When a child acts out in school, it’s a problem for everyone involved—fellow students, teachers, administrators and the child’s parents. But it may be the child and the community at-large that end up with the most burdensome problem of all, given the likelihood in Virginia that the student will either be suspended or turned over to the police.
At first glance, the issue for schools might seem straightforward: Removing a child who causes disruption or creates a distraction solves the immediate problem. Why should a troublesome child here or there disturb the learning environment for all the rest?
But in reality, this is the easy way out for the schools. It doesn’t address the core issue, but rather rubs salt in a wound that will fester in the child and the broader community in the long run. Society should know from experience that ostracizing an individual or a class of people makes a situation worse.
When schools suspend a student or refer the student to law enforcement, the student falls behind in his studies, and is more likely to distance himself from the educational process and become a regular customer of the criminal justice system.
According to a 2015 report from the Center for Public Integrity, Virginia has been a national leader in school referrals to law enforcement. At a rate of 16 referrals per 1,000 students, our commonwealth was at nearly triple the national average of 5.8 per 1,000. The center, a Washington-based nonprofit, nonpartisan research group, also found that Virginia referrals of black and disabled students were about 25 and 33 per 1,000, respectively, compared to 10 and 11 per 1,000 nationally.
Though the report was based on 2012 statistics, and state officials say the state numbers have improved since then, Gov. Terry McAuliffe was nevertheless prompted last fall to announce his “Classrooms not Courtrooms” program. The initiative is designed to find alternative and more productive ways of dealing with student behavior problems than kicking the kids out or calling the cops.

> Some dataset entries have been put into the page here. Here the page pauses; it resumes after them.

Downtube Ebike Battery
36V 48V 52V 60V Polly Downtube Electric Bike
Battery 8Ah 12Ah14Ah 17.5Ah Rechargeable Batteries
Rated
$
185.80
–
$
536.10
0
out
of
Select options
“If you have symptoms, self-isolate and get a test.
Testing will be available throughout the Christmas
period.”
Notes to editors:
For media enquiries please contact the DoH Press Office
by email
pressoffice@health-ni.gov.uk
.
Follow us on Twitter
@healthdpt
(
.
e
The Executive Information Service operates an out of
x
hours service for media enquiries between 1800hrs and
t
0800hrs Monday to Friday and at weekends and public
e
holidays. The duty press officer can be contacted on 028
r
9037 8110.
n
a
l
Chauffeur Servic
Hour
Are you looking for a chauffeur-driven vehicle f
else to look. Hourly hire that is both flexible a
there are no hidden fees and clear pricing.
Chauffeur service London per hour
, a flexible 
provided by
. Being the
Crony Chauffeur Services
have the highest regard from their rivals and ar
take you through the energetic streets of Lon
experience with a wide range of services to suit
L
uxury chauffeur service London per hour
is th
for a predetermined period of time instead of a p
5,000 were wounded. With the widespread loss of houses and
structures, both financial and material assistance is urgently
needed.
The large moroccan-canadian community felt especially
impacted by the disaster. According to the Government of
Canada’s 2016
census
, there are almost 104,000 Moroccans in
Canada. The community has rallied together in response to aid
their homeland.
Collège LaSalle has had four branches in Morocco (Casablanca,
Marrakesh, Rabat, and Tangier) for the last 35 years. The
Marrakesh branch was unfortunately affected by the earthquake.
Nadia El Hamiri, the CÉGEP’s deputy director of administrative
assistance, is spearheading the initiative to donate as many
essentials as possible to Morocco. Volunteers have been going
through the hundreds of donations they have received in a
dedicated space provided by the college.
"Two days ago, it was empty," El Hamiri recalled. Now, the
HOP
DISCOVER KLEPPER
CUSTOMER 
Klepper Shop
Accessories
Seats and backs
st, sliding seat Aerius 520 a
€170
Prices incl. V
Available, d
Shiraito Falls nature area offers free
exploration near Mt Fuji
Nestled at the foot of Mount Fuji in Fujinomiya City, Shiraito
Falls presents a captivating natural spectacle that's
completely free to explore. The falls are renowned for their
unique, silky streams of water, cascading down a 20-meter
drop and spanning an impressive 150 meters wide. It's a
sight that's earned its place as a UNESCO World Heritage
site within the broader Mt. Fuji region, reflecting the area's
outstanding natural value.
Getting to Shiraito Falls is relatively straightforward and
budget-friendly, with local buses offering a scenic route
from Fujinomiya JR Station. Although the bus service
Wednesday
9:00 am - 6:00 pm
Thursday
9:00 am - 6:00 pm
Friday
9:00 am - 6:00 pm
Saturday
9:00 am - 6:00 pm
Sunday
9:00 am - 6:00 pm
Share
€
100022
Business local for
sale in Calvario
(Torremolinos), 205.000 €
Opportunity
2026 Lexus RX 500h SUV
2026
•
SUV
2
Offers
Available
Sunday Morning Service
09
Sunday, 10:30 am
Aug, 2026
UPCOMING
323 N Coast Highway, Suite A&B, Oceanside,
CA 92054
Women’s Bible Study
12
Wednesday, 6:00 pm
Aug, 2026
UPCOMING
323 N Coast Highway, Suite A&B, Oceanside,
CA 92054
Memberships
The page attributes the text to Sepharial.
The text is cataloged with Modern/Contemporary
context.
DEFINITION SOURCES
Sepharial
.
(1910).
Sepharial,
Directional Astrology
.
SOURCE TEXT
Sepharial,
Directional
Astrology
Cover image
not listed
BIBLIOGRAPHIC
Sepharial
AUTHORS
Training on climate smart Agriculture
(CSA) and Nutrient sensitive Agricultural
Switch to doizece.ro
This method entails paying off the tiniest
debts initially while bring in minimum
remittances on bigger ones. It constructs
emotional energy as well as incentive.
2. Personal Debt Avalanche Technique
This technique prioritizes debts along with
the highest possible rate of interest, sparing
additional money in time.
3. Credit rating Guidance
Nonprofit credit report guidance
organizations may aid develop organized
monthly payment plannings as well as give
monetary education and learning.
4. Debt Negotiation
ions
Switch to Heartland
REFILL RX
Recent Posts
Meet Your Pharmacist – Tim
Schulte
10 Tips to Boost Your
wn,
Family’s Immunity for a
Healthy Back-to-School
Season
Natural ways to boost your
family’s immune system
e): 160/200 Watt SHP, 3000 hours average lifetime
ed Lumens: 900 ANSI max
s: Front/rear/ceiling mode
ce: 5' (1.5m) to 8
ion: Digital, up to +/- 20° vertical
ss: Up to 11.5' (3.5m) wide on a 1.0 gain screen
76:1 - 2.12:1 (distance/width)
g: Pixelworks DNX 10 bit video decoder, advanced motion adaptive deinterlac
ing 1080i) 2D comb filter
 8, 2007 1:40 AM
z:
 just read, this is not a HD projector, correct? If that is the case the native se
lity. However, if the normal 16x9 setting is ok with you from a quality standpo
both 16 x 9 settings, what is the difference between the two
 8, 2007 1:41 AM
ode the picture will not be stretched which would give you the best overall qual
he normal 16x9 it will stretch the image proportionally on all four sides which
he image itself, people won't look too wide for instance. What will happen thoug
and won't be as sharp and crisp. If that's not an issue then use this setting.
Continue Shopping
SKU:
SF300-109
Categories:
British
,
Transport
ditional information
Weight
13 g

A recent report by the JustChildren Program, an advocacy project of the Legal Aid Justice Center in Charlottesville, focuses on the problem in Virginia. During the 2014–15 school year, it found, Virginia schools issued 126,000 long- and short-term suspensions to nearly 72,000 students. More than 20 percent of those suspensions—some 27,000—were handed to pre-kindergarten and elementary school children.
To be clear, while overall percentages of student suspensions are generally lower in Fredericksburg-area school divisions compared with the more urban and highly populated areas of the state, the inflated percentages of minority and disabled students suspended here mirror the statewide trend.
Many schools across the state are participating a program called Positive Behavioral Interventions and Supports, or PBIS, which the governor has made part of the initiative. It is designed to train educators in how to mentor and more constructively deal with student behavior issues within the school. Studies indicate the program and others like it are working.
Critics counter that trouble-making students deserve discipline, not “coddling.” But such a view does not recognize the potential value of a child whose environment at home and in his community may feed the anger that manifests itself in school.
The pipeline between classrooms and the courtrooms does no one any good. The answer is found in replacing negative influences with positive reinforcement. It’s not the easy way out, but then changing things for the better never is.